- _Document text_:
# How often do you clean your Eheim / Fluval?



## seandelevan (Sep 24, 2006)

Depends on the tank size and such. My Fx5 maybe 2-3 times a year. On my 75 I have a 306 and a 305. The 305 maybe every 3 months while my 306 has to be once a month due to terrible flow a month after cleaning it out. And I have yet to clean my 2213 I got 2 months a ago for my 44.


----------



## Jeff5614 (Dec 29, 2005)

I have a couple of Eheim Pro 3's and I replace the fine pad and rinse the coarse pad every other week. Tubing is cleaned approximately monthly and I rinse the biomedia every 2 months or so.


----------



## mitchfish9 (Apr 30, 2012)

I clean mine about every 4-6 weeks. I only have one tank so I can do it kind of often. The flow does sim a little bit better after the filter cleaning.

Fluval 206 btw


----------



## jkan0228 (Feb 6, 2011)

I haven't cleaned my 2213 in over a year... Oops?


----------



## Exie (Jan 23, 2012)

I clean my 206 once a month; rinse out the foam and ~1/4th of the biomax.


----------



## alipper (Nov 6, 2012)

mitchfish9 said:


> *I clean mine about every 4-6 weeks*. I only have one tank so I can do it kind of often. The flow does sim a little bit better after the filter cleaning.

- _Data section_:
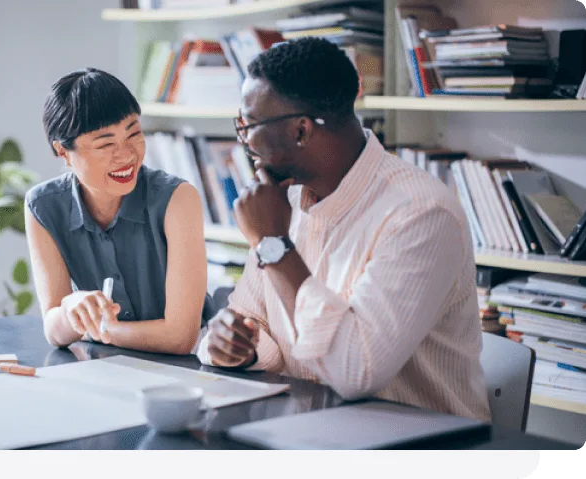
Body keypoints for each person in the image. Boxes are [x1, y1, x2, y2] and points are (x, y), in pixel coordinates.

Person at [196, 38, 491, 421]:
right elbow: (261, 328)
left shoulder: (420, 214)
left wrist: (273, 245)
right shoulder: (284, 201)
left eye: (249, 125)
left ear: (301, 131)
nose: (245, 143)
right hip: (313, 429)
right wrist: (239, 347)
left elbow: (356, 371)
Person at [25, 68, 214, 354]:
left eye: (134, 134)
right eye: (106, 144)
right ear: (63, 152)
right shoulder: (43, 205)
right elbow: (53, 328)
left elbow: (181, 337)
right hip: (106, 368)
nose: (126, 155)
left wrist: (98, 330)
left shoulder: (178, 199)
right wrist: (69, 309)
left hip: (190, 368)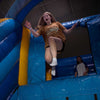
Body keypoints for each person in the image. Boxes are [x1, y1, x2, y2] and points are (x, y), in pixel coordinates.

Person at [24, 12, 77, 76]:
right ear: (43, 19)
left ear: (50, 17)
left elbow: (67, 31)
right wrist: (30, 28)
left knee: (51, 38)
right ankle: (53, 67)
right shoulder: (43, 28)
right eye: (44, 17)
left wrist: (72, 28)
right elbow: (36, 35)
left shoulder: (57, 23)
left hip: (58, 42)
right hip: (49, 46)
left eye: (47, 16)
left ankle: (54, 59)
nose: (45, 17)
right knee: (48, 59)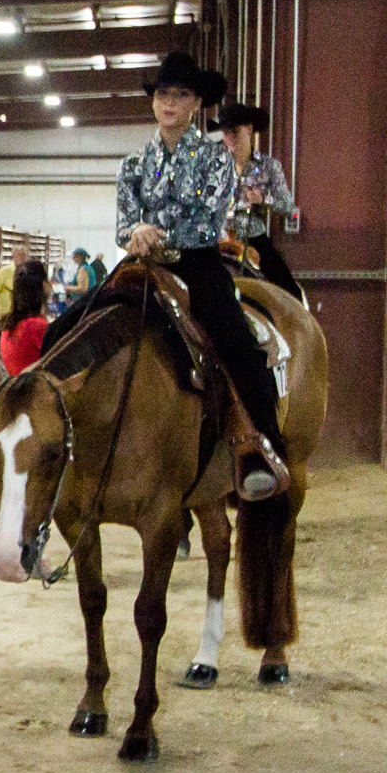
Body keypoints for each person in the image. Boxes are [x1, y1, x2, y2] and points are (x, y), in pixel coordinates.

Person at [114, 51, 287, 501]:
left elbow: (209, 221)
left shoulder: (215, 158)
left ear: (196, 104)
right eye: (163, 93)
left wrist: (158, 231)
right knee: (86, 317)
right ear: (153, 101)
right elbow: (122, 222)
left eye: (181, 94)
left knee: (236, 340)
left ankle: (262, 445)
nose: (169, 102)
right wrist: (133, 232)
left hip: (197, 263)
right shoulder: (133, 165)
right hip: (145, 264)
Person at [219, 102, 301, 298]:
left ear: (248, 130)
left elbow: (289, 208)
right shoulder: (214, 167)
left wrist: (264, 199)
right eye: (225, 133)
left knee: (291, 292)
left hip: (254, 238)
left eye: (234, 132)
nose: (229, 139)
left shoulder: (269, 166)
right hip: (219, 239)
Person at [0, 259, 51, 376]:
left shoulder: (9, 323)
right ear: (44, 285)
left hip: (17, 387)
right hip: (34, 389)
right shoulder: (36, 325)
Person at [0, 245, 27, 319]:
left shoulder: (28, 271)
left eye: (24, 255)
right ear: (13, 256)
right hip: (6, 315)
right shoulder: (5, 271)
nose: (22, 258)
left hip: (23, 315)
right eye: (19, 255)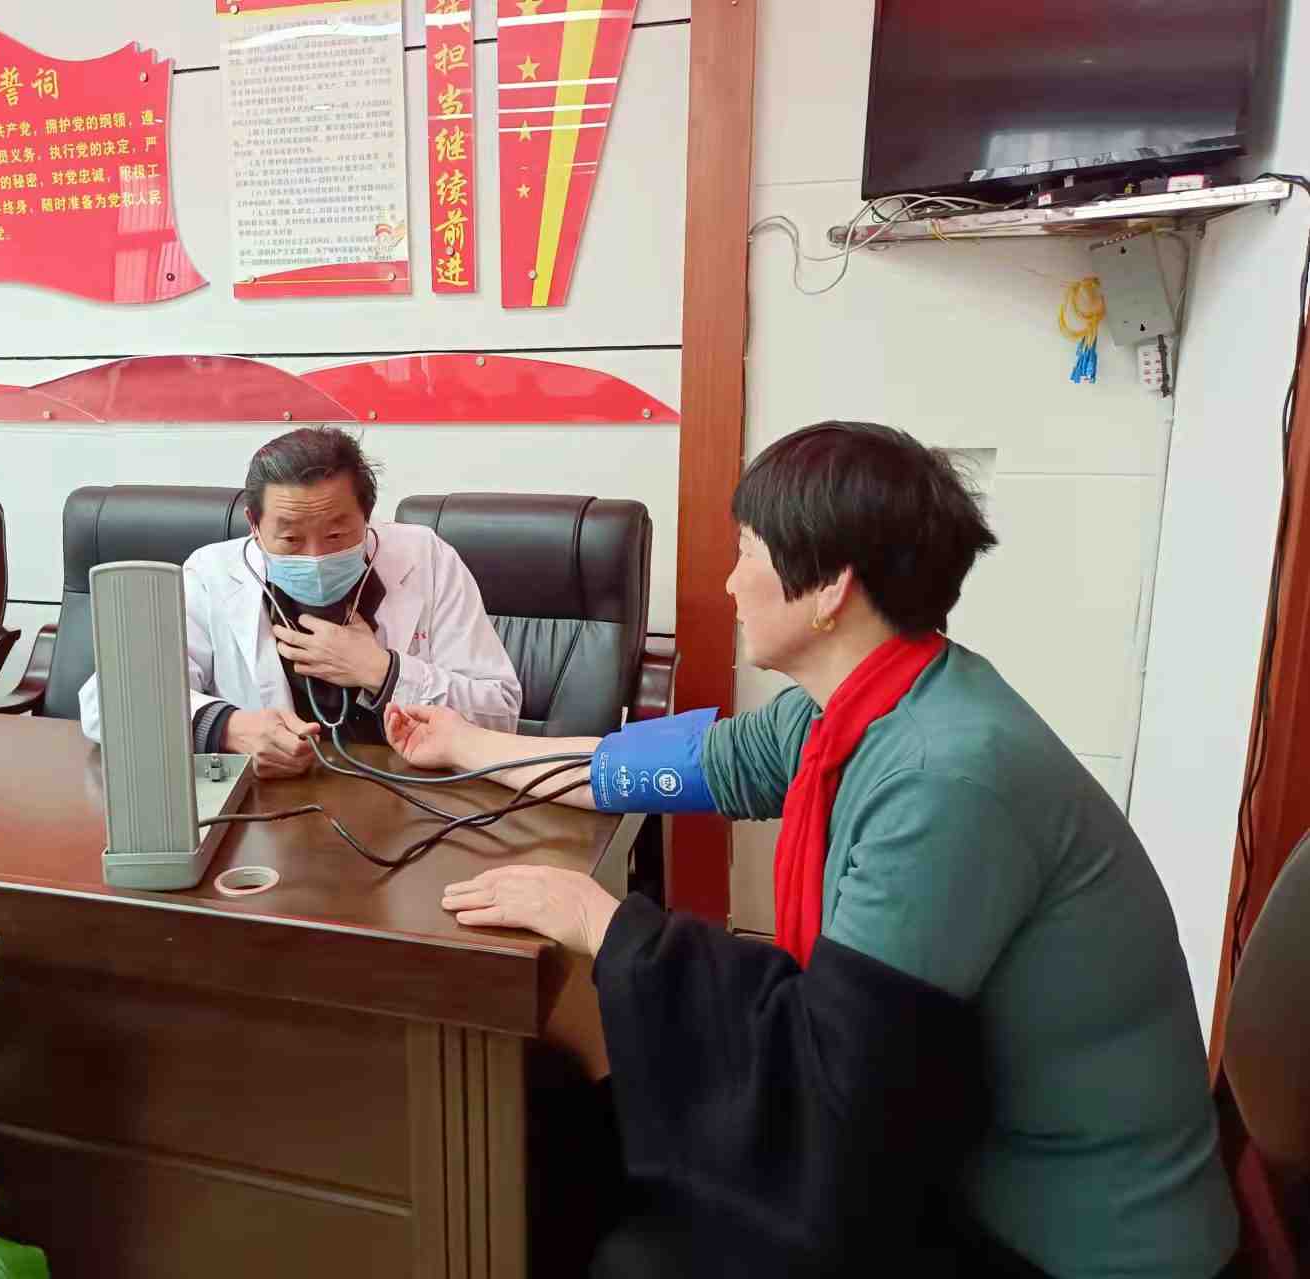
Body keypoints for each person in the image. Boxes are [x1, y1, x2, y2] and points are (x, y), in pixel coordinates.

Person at [384, 422, 1239, 1278]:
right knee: (573, 1127)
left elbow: (839, 1085)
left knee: (628, 1239)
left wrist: (605, 923)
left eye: (747, 551)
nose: (729, 581)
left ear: (831, 587)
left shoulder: (946, 779)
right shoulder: (852, 708)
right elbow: (636, 769)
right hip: (936, 1140)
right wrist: (466, 745)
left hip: (1053, 1241)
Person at [80, 427, 520, 776]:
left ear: (368, 516)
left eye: (336, 534)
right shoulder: (212, 575)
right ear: (254, 524)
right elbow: (108, 702)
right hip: (271, 809)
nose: (315, 557)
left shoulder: (425, 558)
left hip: (416, 795)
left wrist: (382, 671)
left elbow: (500, 714)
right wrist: (227, 728)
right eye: (290, 539)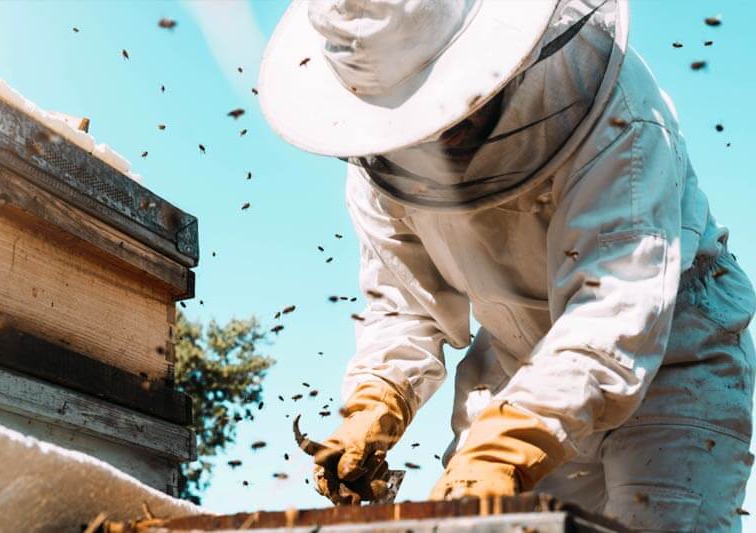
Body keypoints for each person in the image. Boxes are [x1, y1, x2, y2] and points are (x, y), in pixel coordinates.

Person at [258, 0, 755, 530]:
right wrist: (377, 401)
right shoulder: (381, 155)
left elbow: (613, 308)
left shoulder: (619, 115)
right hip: (516, 362)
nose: (436, 133)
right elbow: (406, 305)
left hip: (673, 359)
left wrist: (505, 449)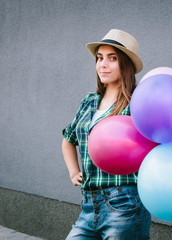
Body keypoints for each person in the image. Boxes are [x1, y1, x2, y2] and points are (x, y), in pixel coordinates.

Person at [62, 29, 151, 240]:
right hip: (89, 205)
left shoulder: (137, 103)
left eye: (112, 58)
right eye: (99, 58)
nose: (103, 64)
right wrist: (74, 172)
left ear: (126, 64)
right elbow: (68, 139)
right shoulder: (89, 102)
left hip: (124, 202)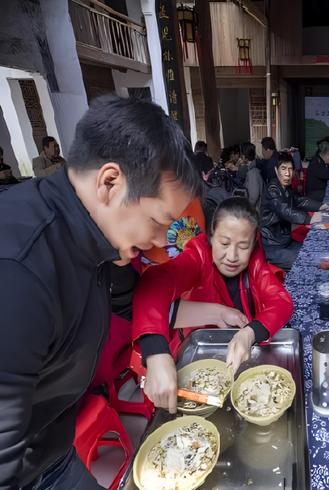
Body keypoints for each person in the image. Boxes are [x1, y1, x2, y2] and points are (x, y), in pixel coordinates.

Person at [0, 95, 200, 488]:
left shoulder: (95, 238)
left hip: (51, 451)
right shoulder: (19, 270)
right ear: (110, 182)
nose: (161, 242)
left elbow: (133, 299)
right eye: (159, 222)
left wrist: (157, 350)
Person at [132, 197, 293, 412]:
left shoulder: (255, 261)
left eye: (243, 246)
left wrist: (249, 333)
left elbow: (281, 301)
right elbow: (153, 286)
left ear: (254, 243)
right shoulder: (198, 255)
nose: (232, 256)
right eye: (224, 243)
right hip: (197, 359)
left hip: (235, 354)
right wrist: (155, 352)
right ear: (210, 236)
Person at [260, 152, 328, 270]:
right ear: (276, 170)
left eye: (290, 169)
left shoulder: (286, 187)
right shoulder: (273, 189)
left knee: (315, 253)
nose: (287, 173)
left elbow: (299, 201)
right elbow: (284, 210)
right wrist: (309, 219)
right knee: (309, 263)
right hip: (274, 247)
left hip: (287, 241)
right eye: (283, 169)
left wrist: (320, 206)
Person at [238, 142, 264, 210]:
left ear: (244, 156)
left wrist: (246, 209)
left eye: (241, 154)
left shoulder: (253, 173)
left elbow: (253, 198)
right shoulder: (252, 168)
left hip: (254, 212)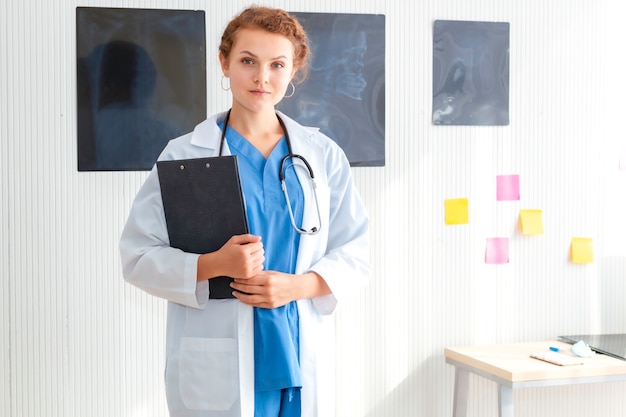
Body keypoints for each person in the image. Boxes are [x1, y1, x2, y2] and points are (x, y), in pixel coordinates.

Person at [120, 6, 370, 417]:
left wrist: (297, 286)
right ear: (224, 62)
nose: (262, 78)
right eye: (248, 61)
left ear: (294, 71)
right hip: (217, 362)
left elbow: (355, 254)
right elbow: (138, 257)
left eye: (277, 64)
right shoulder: (185, 154)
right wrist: (212, 264)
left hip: (296, 349)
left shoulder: (322, 156)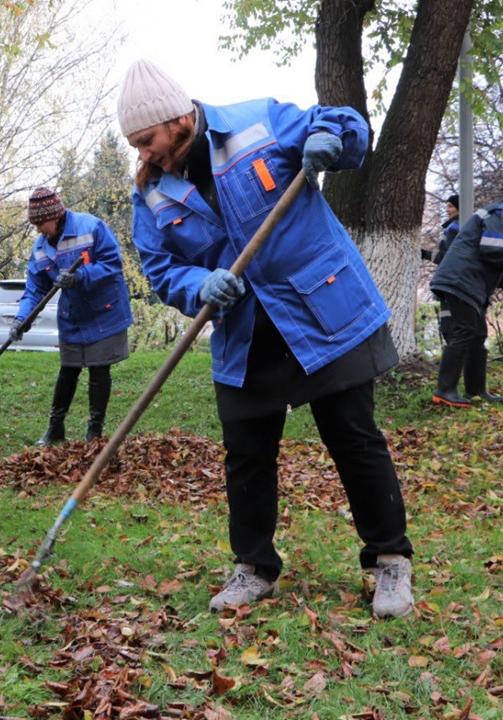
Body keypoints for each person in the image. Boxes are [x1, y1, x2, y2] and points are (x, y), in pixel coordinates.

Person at [117, 59, 414, 618]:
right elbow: (161, 269)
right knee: (247, 455)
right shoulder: (151, 193)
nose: (145, 154)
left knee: (353, 438)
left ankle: (390, 560)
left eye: (147, 140)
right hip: (245, 333)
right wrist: (199, 284)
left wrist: (333, 138)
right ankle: (254, 568)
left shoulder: (257, 122)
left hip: (320, 312)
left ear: (177, 120)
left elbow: (345, 125)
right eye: (136, 145)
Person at [10, 187, 134, 444]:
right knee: (68, 369)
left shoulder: (91, 227)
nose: (39, 230)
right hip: (73, 316)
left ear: (56, 215)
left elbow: (112, 265)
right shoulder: (40, 248)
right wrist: (22, 319)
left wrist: (80, 276)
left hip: (105, 311)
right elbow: (34, 290)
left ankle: (94, 432)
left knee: (99, 370)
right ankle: (55, 428)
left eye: (41, 224)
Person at [429, 179, 503, 407]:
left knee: (478, 334)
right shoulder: (499, 214)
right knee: (465, 330)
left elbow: (495, 262)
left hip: (467, 282)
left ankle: (476, 390)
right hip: (461, 281)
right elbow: (491, 252)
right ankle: (445, 390)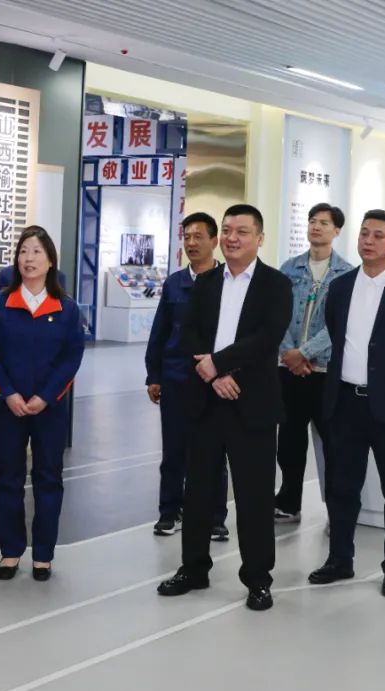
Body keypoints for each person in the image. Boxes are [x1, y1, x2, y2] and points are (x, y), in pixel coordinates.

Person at [156, 204, 292, 611]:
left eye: (242, 232)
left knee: (254, 497)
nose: (232, 238)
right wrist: (213, 374)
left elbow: (267, 338)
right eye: (228, 230)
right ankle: (193, 568)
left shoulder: (276, 284)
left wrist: (220, 363)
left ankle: (258, 579)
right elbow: (190, 333)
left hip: (253, 404)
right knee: (197, 491)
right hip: (206, 400)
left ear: (259, 238)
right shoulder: (207, 281)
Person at [307, 209, 385, 597]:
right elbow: (335, 331)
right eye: (364, 234)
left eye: (378, 235)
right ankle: (339, 560)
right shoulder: (341, 287)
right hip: (346, 403)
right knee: (342, 487)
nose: (368, 241)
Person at [0, 226, 85, 581]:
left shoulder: (66, 308)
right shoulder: (0, 304)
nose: (29, 258)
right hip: (8, 407)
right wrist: (8, 392)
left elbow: (71, 358)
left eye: (37, 251)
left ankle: (43, 555)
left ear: (51, 260)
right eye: (24, 251)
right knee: (8, 477)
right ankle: (10, 551)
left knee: (48, 478)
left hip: (49, 410)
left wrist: (45, 396)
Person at [145, 212, 230, 541]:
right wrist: (154, 375)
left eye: (198, 236)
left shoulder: (228, 282)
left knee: (214, 451)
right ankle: (170, 511)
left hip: (214, 382)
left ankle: (215, 517)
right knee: (174, 451)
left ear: (214, 241)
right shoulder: (174, 283)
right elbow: (160, 331)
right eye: (187, 237)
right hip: (176, 379)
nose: (192, 243)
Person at [274, 203, 354, 523]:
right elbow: (277, 315)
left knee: (332, 444)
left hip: (324, 371)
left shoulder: (346, 273)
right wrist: (289, 353)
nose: (315, 227)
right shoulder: (289, 268)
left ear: (337, 230)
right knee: (289, 442)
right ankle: (288, 502)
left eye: (323, 222)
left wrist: (305, 353)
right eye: (312, 221)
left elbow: (340, 324)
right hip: (289, 370)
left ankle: (337, 509)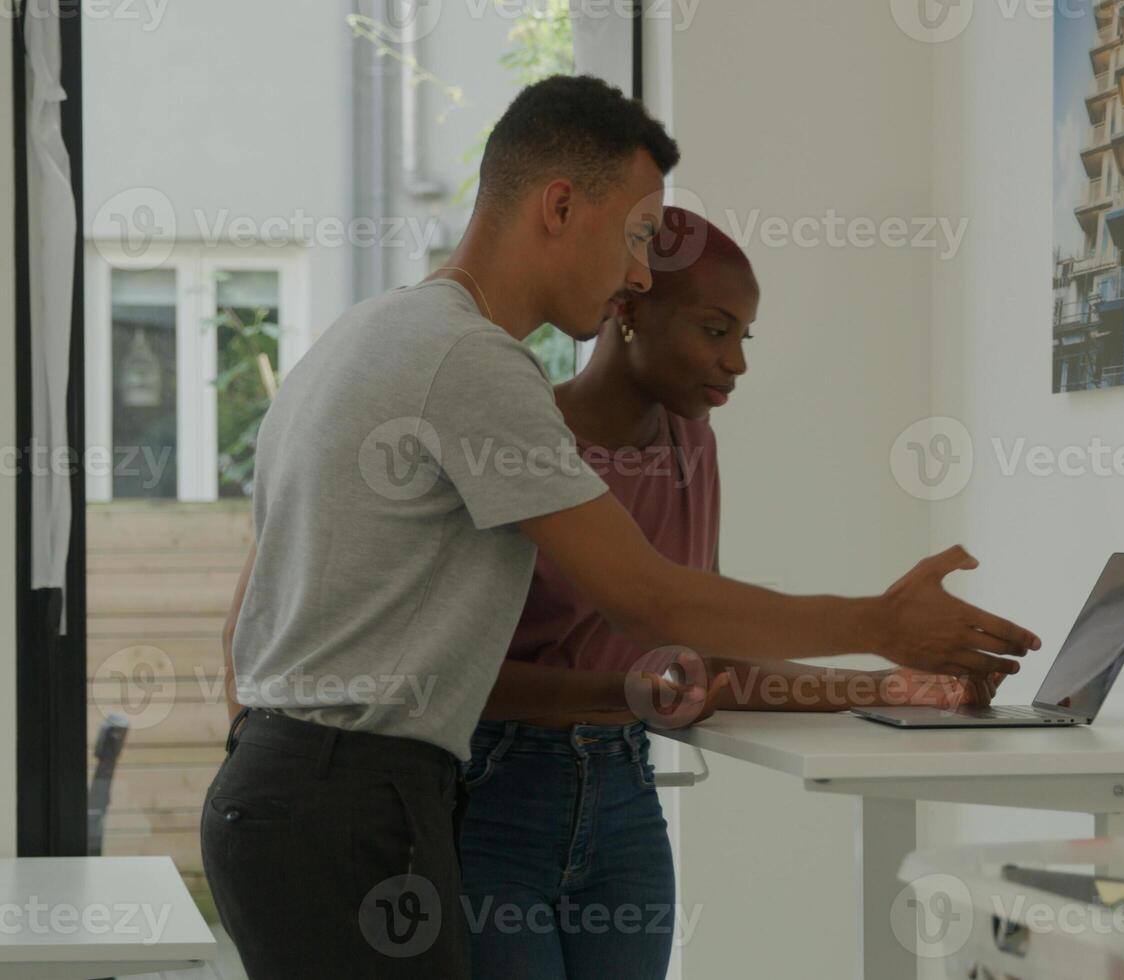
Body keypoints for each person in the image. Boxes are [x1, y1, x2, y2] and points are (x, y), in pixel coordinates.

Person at [206, 75, 1039, 979]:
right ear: (561, 206)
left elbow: (239, 624)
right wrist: (880, 626)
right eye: (638, 236)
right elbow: (648, 599)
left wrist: (284, 769)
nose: (640, 271)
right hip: (355, 800)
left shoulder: (365, 334)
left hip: (289, 788)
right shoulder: (472, 362)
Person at [457, 209, 1000, 978]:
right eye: (716, 330)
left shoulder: (690, 444)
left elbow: (699, 661)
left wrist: (898, 688)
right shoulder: (521, 437)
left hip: (624, 796)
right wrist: (630, 689)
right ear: (627, 308)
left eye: (744, 336)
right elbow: (464, 681)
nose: (736, 361)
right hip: (496, 797)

- _Your goal_:
Transcribe everything in the filter-cleaning thread from "## mitchfish9 (Apr" down to "(Feb 6, 2011)", character for character.

- _Answer to the exercise_:
## mitchfish9 (Apr 30, 2012)

I clean mine about every 4-6 weeks. I only have one tank so I can do it kind of often. The flow does sim a little bit better after the filter cleaning.

Fluval 206 btw


----------



## jkan0228 (Feb 6, 2011)